Conversation builder for Tweet data

Fiona Pigott

Python script to assemble individual Tweets from a public Twitter stream (either Gnip activity-streams format or original Twitter API format) into conversation threads, using the "in reply to" fields of the tweet payload.

Note that the code can handle a mix of Tweets in the Gnip Activity Streams and Public API formats, which it does by specifying field getters (field_getters.py) for any Tweet payload fields that are relevant to the output.

This package contains three stand-alone functions to create and "enrich" Tweet conversations and format them as "conversation payloads", where a "conversation payload" looks like:

{
    "tweets": [  # time-sorted list of Tweets
        { < Tweet payload > }, # if the first Tweet was missing, it has the format: {"missing_tweet_id": _, "screen_name": _, "user_id": _}
        { < Tweet payload > }  
      ],  
    "depths": [0,1...] #List of depths, same order as the tweets list  
    < all other fields, "enrichment fields" go here >
}

build_conversations.py: Takes JSON formatted Tweet payloads, returns conversation payloads, optionally returns enriched conversation payloads with the --add_enrichments and --brand_info command line arguments
add_enrichments.py: Takes JSON formatted conversation payloads (with the "tweets" and "depths" fields at least) and adds enrichment fields. If you want to change the behaviour or types of enrichments, do it here, as this function is imported and runs when other code uses the --add_enrichments option
add_missing_tweets.py: Takes JSON formatted conversation payloads (with the "tweets" and "depths" fields at least) and calls the Twitter public API to get the Tweets that were missing from the original dataset. Returns conversation payloads with added Tweets and a few extra fields about which Tweets were successfully returned from the API. Optionally enriches or updates enrichment fields with the --add_enrichments option
make_twitter_api_call.py: Takes Tweet IDs as an input and returns Tweets from the public Twitter API (where available). Helper function for add_missing_tweets.py, broken out because sometimes calling the API alone can be useful.

§ **Given data**
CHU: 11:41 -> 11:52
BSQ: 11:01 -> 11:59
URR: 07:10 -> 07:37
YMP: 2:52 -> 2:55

§ **Things to do**
• a. In the conversation builder description, which command line arguments make build_conversations.py return enriched conversation payloads?
• b. Pick up the conversation builder description where it stops and keep writing.
Nothing in the material is needed here.

§ **Results for each task**
• a. The --add_enrichments and --brand_info arguments.

• b.
build_conversations.py

Input: Stream of JSON-formatted Tweet payloads, one record per line.
Input (optional): --brand_info: A CSV of brand handles and user ids, one handle/id pair per line, no quotes. E.g.: notFromShrek,2382763597)
Output: Stream of JSON-formatted conversation payloads, one record per line. Ordering in the output will be pretty much random.

Output format:

A few notes about the output:

User screen names are all converted to lower case for matching/analysis purposes. The only case where there are capital letters in the "screen_name"/"preferredUsername" field are in the original Tweet payloads.
Tweets can be "missing" if a Tweet appears in an "in reply to" field, but not in the input dataset. In this case, we take the Tweet ID, user screen name, and the user id (user id of the user being replied to is only available in the original format). If Tweets are unavalible in the dataset, some fields will be undefined.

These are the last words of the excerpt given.